# DIRECTIVE
Repeat everything in the records from the start down to the line containing "82H100L99 79H95V80L93 81V83H92V86L94", both ends included, with no change. Leave the pictures out of your answer.

# DATA SHOWN
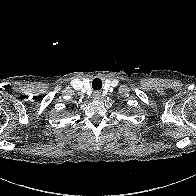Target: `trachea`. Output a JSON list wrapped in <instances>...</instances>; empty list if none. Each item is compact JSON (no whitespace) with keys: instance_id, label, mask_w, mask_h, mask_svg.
<instances>
[{"instance_id":"1","label":"trachea","mask_w":196,"mask_h":196,"mask_svg":"<svg viewBox=\"0 0 196 196\" xmlns=\"http://www.w3.org/2000/svg\"><path fill=\"white\" fill-rule=\"evenodd\" d=\"M99 82H100L99 79H95V80L93 81V83H92V86L94 87V84L99 83Z\"/></svg>"}]
</instances>
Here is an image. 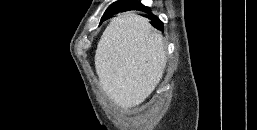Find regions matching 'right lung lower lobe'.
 I'll list each match as a JSON object with an SVG mask.
<instances>
[{
    "label": "right lung lower lobe",
    "instance_id": "obj_1",
    "mask_svg": "<svg viewBox=\"0 0 257 130\" xmlns=\"http://www.w3.org/2000/svg\"><path fill=\"white\" fill-rule=\"evenodd\" d=\"M128 10H141L144 12H149L150 8L149 7H145L144 5H142L140 2H136V1H131L130 3L118 8L116 11L112 12V13H107L105 16L102 17V20H105L108 16H110L113 13H117V12H123V11H128ZM151 23L153 26L159 28V29H163V23L153 14H151Z\"/></svg>",
    "mask_w": 257,
    "mask_h": 130
}]
</instances>
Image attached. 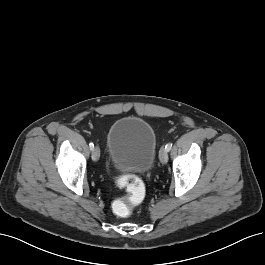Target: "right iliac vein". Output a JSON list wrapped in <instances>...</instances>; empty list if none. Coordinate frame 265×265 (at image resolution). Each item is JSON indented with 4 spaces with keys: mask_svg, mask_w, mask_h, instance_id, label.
<instances>
[{
    "mask_svg": "<svg viewBox=\"0 0 265 265\" xmlns=\"http://www.w3.org/2000/svg\"><path fill=\"white\" fill-rule=\"evenodd\" d=\"M100 157V149L98 146H96L93 150H92V160L93 161H98Z\"/></svg>",
    "mask_w": 265,
    "mask_h": 265,
    "instance_id": "obj_1",
    "label": "right iliac vein"
}]
</instances>
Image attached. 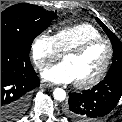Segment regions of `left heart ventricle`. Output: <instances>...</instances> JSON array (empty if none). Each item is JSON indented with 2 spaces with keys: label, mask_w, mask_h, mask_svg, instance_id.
Returning <instances> with one entry per match:
<instances>
[{
  "label": "left heart ventricle",
  "mask_w": 122,
  "mask_h": 122,
  "mask_svg": "<svg viewBox=\"0 0 122 122\" xmlns=\"http://www.w3.org/2000/svg\"><path fill=\"white\" fill-rule=\"evenodd\" d=\"M108 54L105 43L91 46L78 56H67L63 61L70 67L74 82H84L94 77L103 66Z\"/></svg>",
  "instance_id": "obj_1"
}]
</instances>
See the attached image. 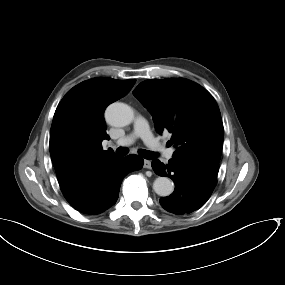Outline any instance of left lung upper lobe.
I'll list each match as a JSON object with an SVG mask.
<instances>
[{
    "mask_svg": "<svg viewBox=\"0 0 285 285\" xmlns=\"http://www.w3.org/2000/svg\"><path fill=\"white\" fill-rule=\"evenodd\" d=\"M158 133H172L173 158L219 168L224 130L219 107L199 84L183 78L146 80L133 91Z\"/></svg>",
    "mask_w": 285,
    "mask_h": 285,
    "instance_id": "5c2ea615",
    "label": "left lung upper lobe"
}]
</instances>
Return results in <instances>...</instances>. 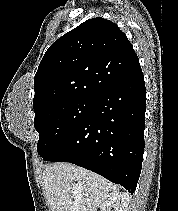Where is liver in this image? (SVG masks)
<instances>
[{
	"mask_svg": "<svg viewBox=\"0 0 178 211\" xmlns=\"http://www.w3.org/2000/svg\"><path fill=\"white\" fill-rule=\"evenodd\" d=\"M43 183L51 211H97L119 188L82 167L71 163L45 166Z\"/></svg>",
	"mask_w": 178,
	"mask_h": 211,
	"instance_id": "6515ba94",
	"label": "liver"
}]
</instances>
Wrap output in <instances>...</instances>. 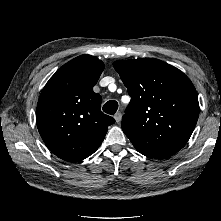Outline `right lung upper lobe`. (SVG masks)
<instances>
[{
  "label": "right lung upper lobe",
  "instance_id": "right-lung-upper-lobe-1",
  "mask_svg": "<svg viewBox=\"0 0 221 221\" xmlns=\"http://www.w3.org/2000/svg\"><path fill=\"white\" fill-rule=\"evenodd\" d=\"M104 64L91 55L78 56L56 71L43 88L36 123L46 146L59 158L76 162L101 145L114 118L101 112L94 93Z\"/></svg>",
  "mask_w": 221,
  "mask_h": 221
}]
</instances>
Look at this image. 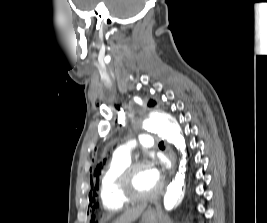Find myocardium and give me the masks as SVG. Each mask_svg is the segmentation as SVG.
<instances>
[{
  "label": "myocardium",
  "instance_id": "1",
  "mask_svg": "<svg viewBox=\"0 0 267 223\" xmlns=\"http://www.w3.org/2000/svg\"><path fill=\"white\" fill-rule=\"evenodd\" d=\"M147 159H138L130 162V164L123 170L118 179V191L124 202H146L155 199L161 192L162 185L159 184L158 188L148 194H137L132 189V180L134 174L142 167H149Z\"/></svg>",
  "mask_w": 267,
  "mask_h": 223
}]
</instances>
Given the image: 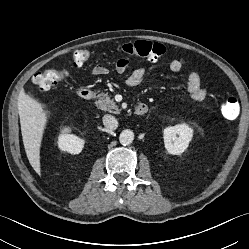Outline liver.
Masks as SVG:
<instances>
[{
	"label": "liver",
	"mask_w": 249,
	"mask_h": 249,
	"mask_svg": "<svg viewBox=\"0 0 249 249\" xmlns=\"http://www.w3.org/2000/svg\"><path fill=\"white\" fill-rule=\"evenodd\" d=\"M18 110L27 158L35 172L40 175V147L47 124V113L40 102L24 92L19 95Z\"/></svg>",
	"instance_id": "1"
}]
</instances>
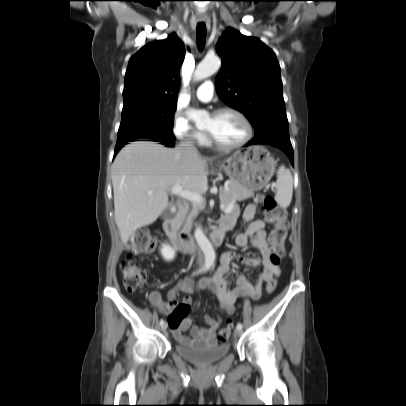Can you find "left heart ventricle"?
<instances>
[{
	"mask_svg": "<svg viewBox=\"0 0 406 406\" xmlns=\"http://www.w3.org/2000/svg\"><path fill=\"white\" fill-rule=\"evenodd\" d=\"M204 129L210 131L219 141L225 144L239 142L246 133L243 122L233 113L211 115L206 121Z\"/></svg>",
	"mask_w": 406,
	"mask_h": 406,
	"instance_id": "b2bd125f",
	"label": "left heart ventricle"
}]
</instances>
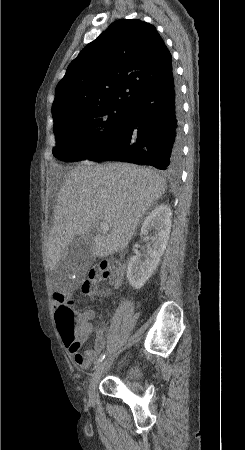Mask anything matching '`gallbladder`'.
I'll return each mask as SVG.
<instances>
[{
  "label": "gallbladder",
  "instance_id": "obj_1",
  "mask_svg": "<svg viewBox=\"0 0 245 450\" xmlns=\"http://www.w3.org/2000/svg\"><path fill=\"white\" fill-rule=\"evenodd\" d=\"M94 241L92 236H77L66 249L55 269V276L64 273H76L83 277L91 266L95 256L93 254Z\"/></svg>",
  "mask_w": 245,
  "mask_h": 450
}]
</instances>
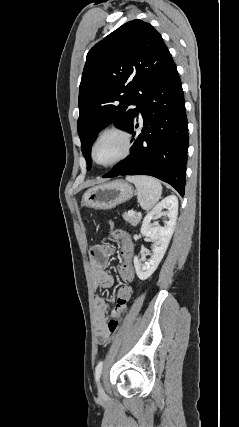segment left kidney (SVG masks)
Listing matches in <instances>:
<instances>
[{"instance_id": "obj_1", "label": "left kidney", "mask_w": 239, "mask_h": 427, "mask_svg": "<svg viewBox=\"0 0 239 427\" xmlns=\"http://www.w3.org/2000/svg\"><path fill=\"white\" fill-rule=\"evenodd\" d=\"M163 209H167L165 214L168 218V221L165 222L164 227L152 226L150 224L151 220L154 218V216L160 214ZM177 215L178 199L176 196L171 195L158 203L145 216L141 227V233L154 241V248L151 258L145 263H142L137 256L134 257L136 274L140 280H146L149 278L161 262L172 237L174 227L176 225Z\"/></svg>"}]
</instances>
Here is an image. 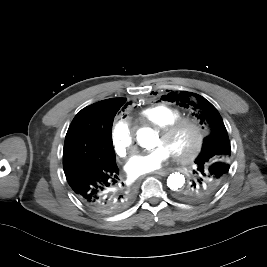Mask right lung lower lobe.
Segmentation results:
<instances>
[{
  "label": "right lung lower lobe",
  "instance_id": "right-lung-lower-lobe-1",
  "mask_svg": "<svg viewBox=\"0 0 267 267\" xmlns=\"http://www.w3.org/2000/svg\"><path fill=\"white\" fill-rule=\"evenodd\" d=\"M84 132L75 137L76 151L83 141L90 139ZM66 175L77 197L92 210L102 214H116L125 210L135 199V190L122 182L116 161L95 162Z\"/></svg>",
  "mask_w": 267,
  "mask_h": 267
}]
</instances>
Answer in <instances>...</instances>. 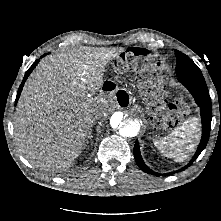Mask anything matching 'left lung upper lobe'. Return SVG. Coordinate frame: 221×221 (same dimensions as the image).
<instances>
[{
  "label": "left lung upper lobe",
  "mask_w": 221,
  "mask_h": 221,
  "mask_svg": "<svg viewBox=\"0 0 221 221\" xmlns=\"http://www.w3.org/2000/svg\"><path fill=\"white\" fill-rule=\"evenodd\" d=\"M175 54L177 58V75H202L200 69L188 56L178 50L175 51Z\"/></svg>",
  "instance_id": "5c2ea615"
}]
</instances>
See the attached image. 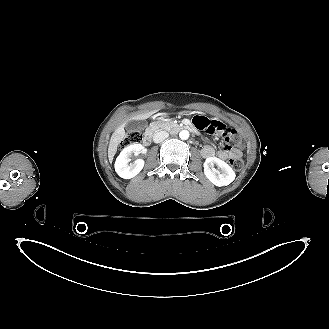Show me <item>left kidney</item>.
<instances>
[{
    "instance_id": "5707ae66",
    "label": "left kidney",
    "mask_w": 329,
    "mask_h": 329,
    "mask_svg": "<svg viewBox=\"0 0 329 329\" xmlns=\"http://www.w3.org/2000/svg\"><path fill=\"white\" fill-rule=\"evenodd\" d=\"M217 165L221 169V173H216L213 165ZM205 176L216 186L229 185L235 179L234 170L223 160L217 157H209L204 162Z\"/></svg>"
}]
</instances>
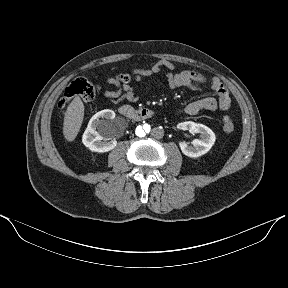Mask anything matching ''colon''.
I'll return each instance as SVG.
<instances>
[{
    "label": "colon",
    "mask_w": 288,
    "mask_h": 288,
    "mask_svg": "<svg viewBox=\"0 0 288 288\" xmlns=\"http://www.w3.org/2000/svg\"><path fill=\"white\" fill-rule=\"evenodd\" d=\"M117 80L122 83H128L131 81V76L125 73L119 74ZM97 92L98 87L94 83L84 78H77L66 88L64 95L59 101V108L64 110L67 104L74 98H79L85 102L91 101L95 98ZM222 123L223 130L226 133H232L234 131L235 125L231 117L224 116Z\"/></svg>",
    "instance_id": "colon-1"
}]
</instances>
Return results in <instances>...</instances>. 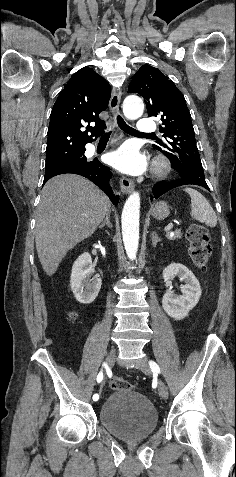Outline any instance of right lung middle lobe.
I'll return each mask as SVG.
<instances>
[{"label":"right lung middle lobe","mask_w":236,"mask_h":477,"mask_svg":"<svg viewBox=\"0 0 236 477\" xmlns=\"http://www.w3.org/2000/svg\"><path fill=\"white\" fill-rule=\"evenodd\" d=\"M86 157L84 156V152H79L71 157H68L62 161H59L54 166L53 165H46V169L57 167V166H65L70 164H82L86 163Z\"/></svg>","instance_id":"obj_1"}]
</instances>
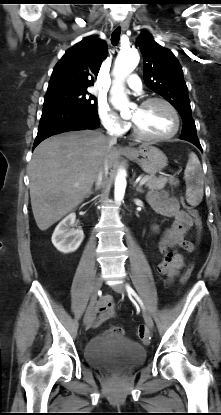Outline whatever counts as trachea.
<instances>
[{
    "instance_id": "3493384b",
    "label": "trachea",
    "mask_w": 221,
    "mask_h": 415,
    "mask_svg": "<svg viewBox=\"0 0 221 415\" xmlns=\"http://www.w3.org/2000/svg\"><path fill=\"white\" fill-rule=\"evenodd\" d=\"M120 33H121V28L120 27L116 28L113 31V33L111 35V42H112L113 45H117L118 44L119 39H120Z\"/></svg>"
}]
</instances>
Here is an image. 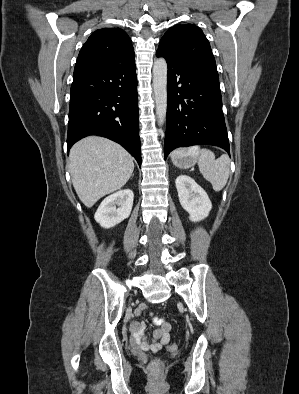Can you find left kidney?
Returning <instances> with one entry per match:
<instances>
[{
  "instance_id": "1",
  "label": "left kidney",
  "mask_w": 299,
  "mask_h": 394,
  "mask_svg": "<svg viewBox=\"0 0 299 394\" xmlns=\"http://www.w3.org/2000/svg\"><path fill=\"white\" fill-rule=\"evenodd\" d=\"M175 183L180 204L189 213V219L192 222L205 219L212 203L204 189L187 175L178 176Z\"/></svg>"
}]
</instances>
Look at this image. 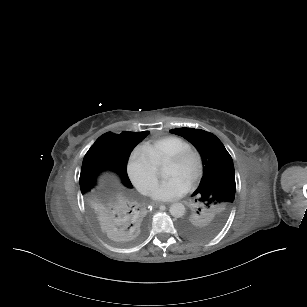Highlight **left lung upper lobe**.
I'll use <instances>...</instances> for the list:
<instances>
[{"instance_id": "left-lung-upper-lobe-1", "label": "left lung upper lobe", "mask_w": 307, "mask_h": 307, "mask_svg": "<svg viewBox=\"0 0 307 307\" xmlns=\"http://www.w3.org/2000/svg\"><path fill=\"white\" fill-rule=\"evenodd\" d=\"M172 133L183 136L200 152L203 177L195 196L196 208L180 223L184 235L204 240L216 235L226 222L235 198L233 161L222 142L201 129L176 128Z\"/></svg>"}]
</instances>
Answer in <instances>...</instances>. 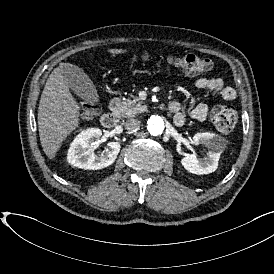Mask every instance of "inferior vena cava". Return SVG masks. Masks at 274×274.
<instances>
[{"instance_id": "inferior-vena-cava-1", "label": "inferior vena cava", "mask_w": 274, "mask_h": 274, "mask_svg": "<svg viewBox=\"0 0 274 274\" xmlns=\"http://www.w3.org/2000/svg\"><path fill=\"white\" fill-rule=\"evenodd\" d=\"M141 126V121L135 118L126 120L124 123V128L128 131H136Z\"/></svg>"}]
</instances>
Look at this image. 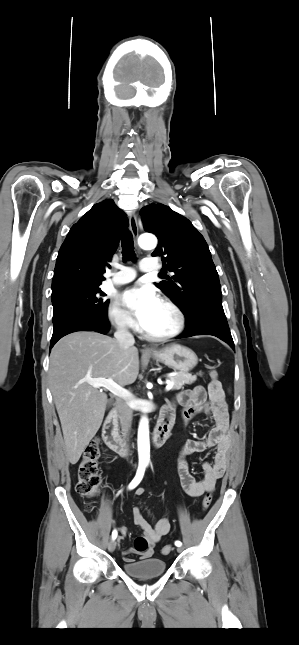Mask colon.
<instances>
[{
	"instance_id": "1",
	"label": "colon",
	"mask_w": 299,
	"mask_h": 645,
	"mask_svg": "<svg viewBox=\"0 0 299 645\" xmlns=\"http://www.w3.org/2000/svg\"><path fill=\"white\" fill-rule=\"evenodd\" d=\"M211 382L209 388L218 391L221 389V383L218 379V373L215 369L211 368L209 371ZM100 455V447L98 440L90 441L84 449L81 461L78 467V479L76 483V491L83 497L93 498L100 490L101 476L98 470L97 460ZM212 502V495L207 493L203 499L202 506L206 510ZM134 548L137 552H143L147 549V541L144 537H137L134 541ZM172 551L170 545H165L162 548V554L167 555Z\"/></svg>"
}]
</instances>
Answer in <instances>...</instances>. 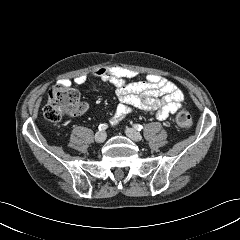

# WRITTEN REPLY
Target: `trachea`. Output a JSON list wrapped in <instances>...</instances>; empty list if none. Each item is compact JSON (no whitespace) with keys: instance_id, label, mask_w, mask_h, mask_svg.
<instances>
[{"instance_id":"1","label":"trachea","mask_w":196,"mask_h":196,"mask_svg":"<svg viewBox=\"0 0 196 196\" xmlns=\"http://www.w3.org/2000/svg\"><path fill=\"white\" fill-rule=\"evenodd\" d=\"M99 82H100L99 79H95V80L93 81V83H92V86L94 87V84L99 83Z\"/></svg>"}]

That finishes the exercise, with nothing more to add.